PAA/Vulcan is developing a natural gas storage facility through its wholly owned subsidiary, Pine Prairie Energy Center, LLC (“Pine Prairie”). Proper functioning of the Pine Prairie storage caverns will require a minimum operating inventory contained in the caverns at all times (referred to as “pad gas” or “base gas”). We estimate that it will require approximately 7.3 billion cubic feet of pad gas. During the first quarter of 2006, we have arranged to provide the base gas for the storage facility to Pine Prairie at a price not to exceed $8.50 per million cubic feet. In conjunction with this arrangement, we executed hedges on the NYMEX for the relevant delivery periods of 2007, 2008 and 2009. We will receive a fee of approximately $1 million for our services to own and manage the hedge positions and to deliver the natural gas.

Note 11—Commitments and Contingencies

Litigation

Export License Matter.   In our gathering and marketing activities, we import and export crude oil from and to Canada. Exports of crude oil are subject to the “short supply” controls of the Export Administration Regulations (“EAR”) and must be licensed by the Bureau of Industry and Security (the “BIS”) of the U.S. Commerce Department. In 2002, we determined that we may have violated the terms of our licenses with respect to the quantity of crude oil exported and the end-users in Canada. Export of crude oil except as authorized by license is a violation of the EAR. In October 2002, we submitted to the BIS an initial notification of voluntary disclosure. We subsequently supplemented the information in response to internal reviews and requests from the BIS. In March 2006, the BIS opened discussion regarding the settlement of any fines and penalties associated with the potential violations of the EAR. In March 2006, we reached agreement in principle with the BIS to settle the matter for an agreed payment of approximately $82,000.

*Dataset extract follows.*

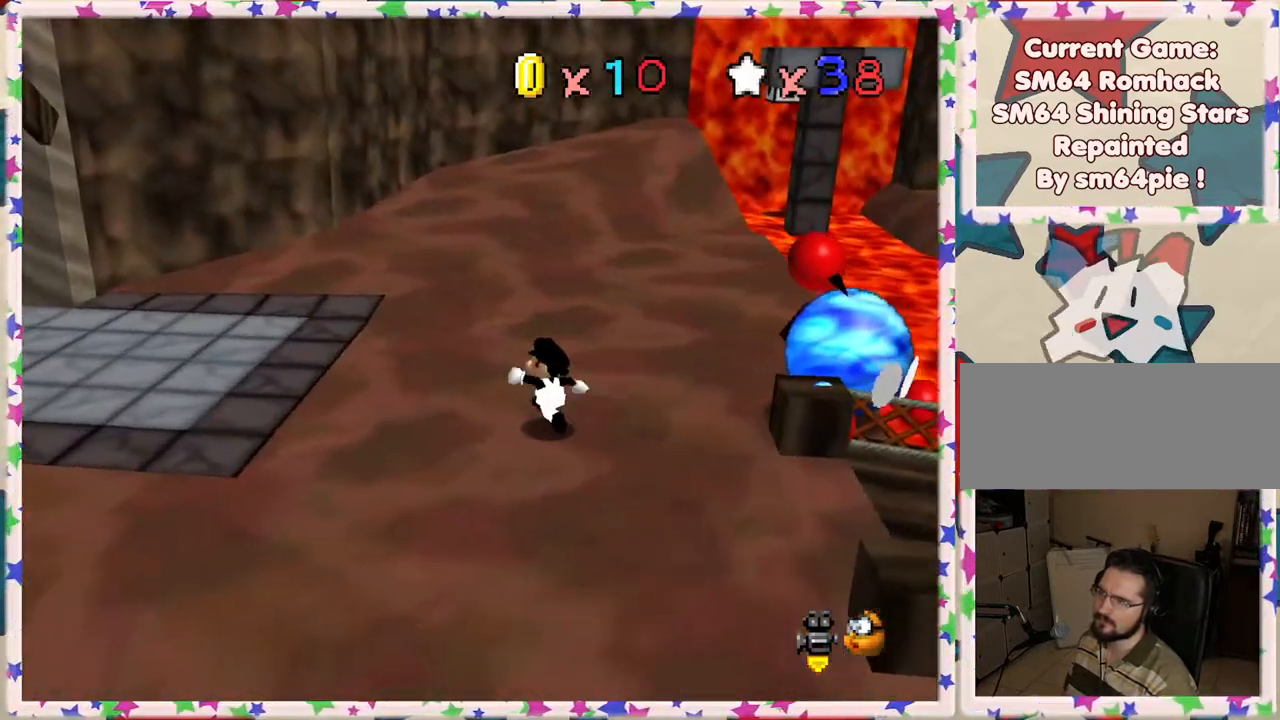
{"buttons": [], "left_stick": "up", "events": [[300, "left_stick", "up"]]}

Pipeline Releases.   In January 2005 and December 2004, we experienced two unrelated releases of crude oil that reached rivers located near the sites where the releases originated. In early January 2005, an overflow from a temporary storage tank located in East Texas resulted in the release of approximately 1,200 barrels of crude oil, a portion of which reached the Sabine River. In late December 2004, one of our pipelines in West Texas experienced a rupture that resulted in the release of approximately 4,500 barrels of crude oil, a portion of which reached a remote location of the Pecos River. Aggregate costs associated with

16




the releases, including estimated remediation costs, are estimated to be approximately $4 million to $5 million. In cooperation with the appropriate state and federal environmental authorities, we have substantially completed our work with respect to site restoration, subject to some ongoing remediation at the Pecos River site. We have been informed by the U.S. Environmental Protection Agency (“EPA”) that it has referred these two crude oil releases, as well as several other smaller releases, to the U.S. Department of Justice (“DOJ”) for further investigation in connection with a possible civil penalty enforcement action under the Federal Clean Water Act. We are cooperating with EPA and DOJ in such investigation.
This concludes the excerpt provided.